The Last Showing (2014)

Review first published by Grolsch FilmWorks

“I’m the projectionist here, you see. Well, was. Now they’ve got me shovelling popcorn till I’m able to retire. I’m just a relic of a bygone era. I saw what your boyfriend did to you.”

That’s Stuart Lloyd speaking – a painstaking technician and cinephile becoming obsolete in the hideously-hued digital multiplex where no-one cares any more about the finer ‘aspects’ of projection. Downsized and humiliated at work by a manager (Malachi Kirby) who is less than half his age, Stuart may cut a mild-mannered, fussy, avuncular figure – but he is also the worm that turned, plotting (on a screenwriter’s index cards) an elaborate revenge that will require him to be director, cameraman, editor and heroic lead in a special film of his own making. The fact that he is played by Robert Englund, best known as the face of murderous dream demon Freddie Krueger in Wes Craven’s Nightmare On Elm Street franchise, hints (to us at least) of the darker side beneath his sweet-seeming mask.

Young, horny and yet to consummate their relationship, Martin (Finn Jones) and Allie (Emily Berrington) receive free tickets to a midnight screening of The Hills Have Eyes 2 and set out on a date in the otherwise empty theatre. Stuart’s trap is now set, as the hapless couple will find themselves divided, isolated, framed and set against each other in a deadly scenario that the projectionist carefully manipulates – and films – within the confines of the locked multiplex.

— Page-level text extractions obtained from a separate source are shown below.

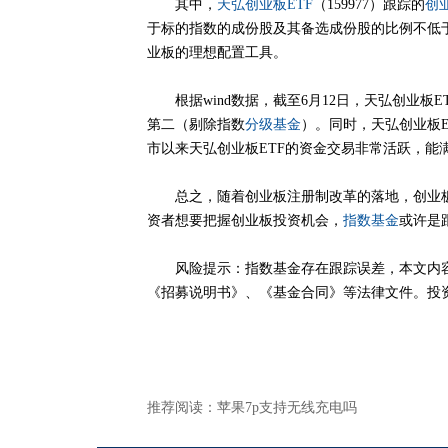
其中，
天弘创业板ETF
（159977）跟踪的
创
于标的指数的成份股及其备选成份股的比例不低于
业板的理想配置工具。
根据wind数据，截至6月12日，天弘创业板ET
第二（剔除指数
分级基金
）。同时，天弘创业板
市以来天弘创业板ETF的资金交易非常活跃，能
总之，随着创业板注册制改革的落地，创业板
资者想要把握创业板投资机会，
指数基金
或许是
风险提示：指数基金存在跟踪误差，本文内容
《招募说明书》、《基金合同》等法律文件。投
推荐阅读：
苹果7p支持无线充电吗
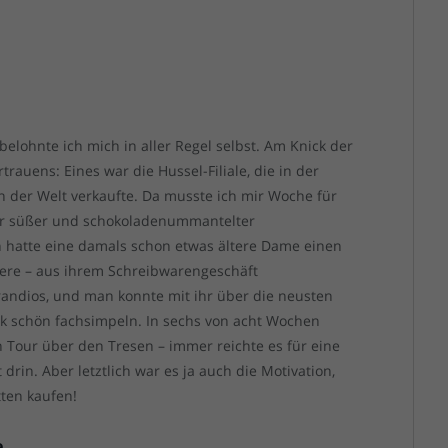
belohnte ich mich in aller Regel selbst. Am Knick der
rauens: Eines war die Hussel-Filiale, die in der
n der Welt verkaufte. Da musste ich mir Woche für
ler süßer und schokoladenummantelter
 hatte eine damals schon etwas ältere Dame einen
nnere – aus ihrem Schreibwarengeschäft
andios, und man konnte mit ihr über die neusten
ik schön fachsimpeln. In sechs von acht Wochen
n Tour über den Tresen – immer reichte es für eine
in. Aber letztlich war es ja auch die Motivation,
tten kaufen!
e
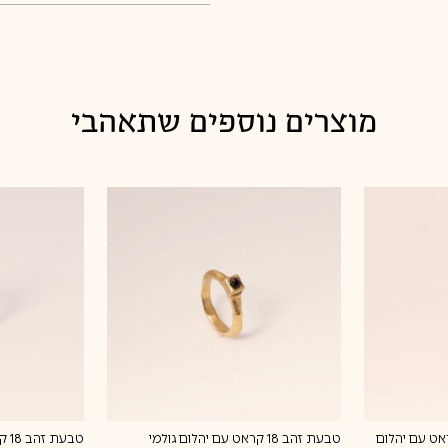
9.5
מדיניות החלפות
10
מוצרים נוספים שתאהבי
יך- טבעת זהב 18 קראט עם יהלום
טבעת זהב 18 קראט עם יהלום גולמי
טבע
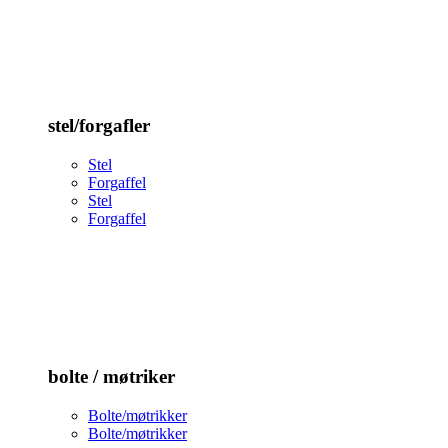
stel/forgafler
Stel
Forgaffel
Stel
Forgaffel
bolte / møtriker
Bolte/møtrikker
Bolte/møtrikker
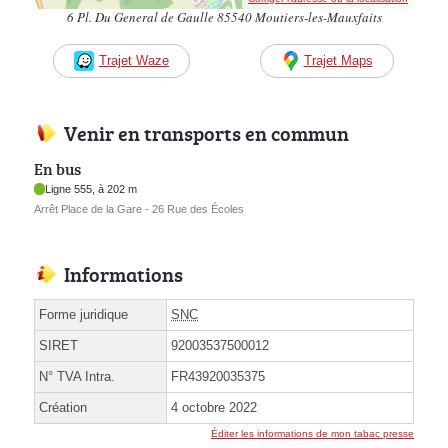
6 Pl. Du General de Gaulle 85540 Moutiers-les-Mauxfaits
Trajet Waze
Trajet Maps
Venir en transports en commun
En bus
Ligne 555, à 202 m
Arrêt Place de la Gare - 26 Rue des Écoles
Informations
Forme juridique
SNC
SIRET
92003537500012
N° TVA Intra.
FR43920035375
Création
4 octobre 2022
Éditer les informations de mon tabac presse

If the film that Martin and Allie go to see is, as Allie puts it, “pre-Elm Street” Craven, and therefore an “acquired taste” for its irony-free treatment of “survival, revenge, primal fears”, The Last Showing is more post-Scream in its postmodern play on those very same themes. All the cat and mouse here may come with a familiar pedigree, but writer/director Phil Hawkins cleverly sets it within a cinematic hall of mirrors (amidst visible posters for films called ‘Ensnared’ and ‘Gullible Killers’), where we see a film unfold that is also its own hidden making-of. In this way, the horror continually reflects upon itself, while Stuart provides the knowing, slightly jaded commentary (“Perfect dialogue – I didn’t actually think someone would say that in real life”).

Part of the message here appears to be that there’s no school like the old school, as we are positioned to get behind Stuart and his distaste for modern theatres, modern horror films, modern audiences and modernity itself – except that Stuart proves remarkably progressive in his conservatism, happily shooting digitally, deploying edit technology on the fly, learning all his criminal skills from the Internet, and remotely directing a movie in which his actors are not even aware that they have been cast. Which is to say that Stuart moves with the times, and has truly been underestimated by everyone.

The problem with all this, though, is that for all its clever-cleverness, The Last Showing is neither particularly scary nor funny. You can admire its self-referential construction, its meta murder, its games with perspective – but in the end, Stuart is less another iconic villain for Englund than a self-satisfied smartarse with a sadistically psychotic streak. That said, the closing hint at a sequel, while not exactly welcome to the viewer, represents a real challenge to any writer.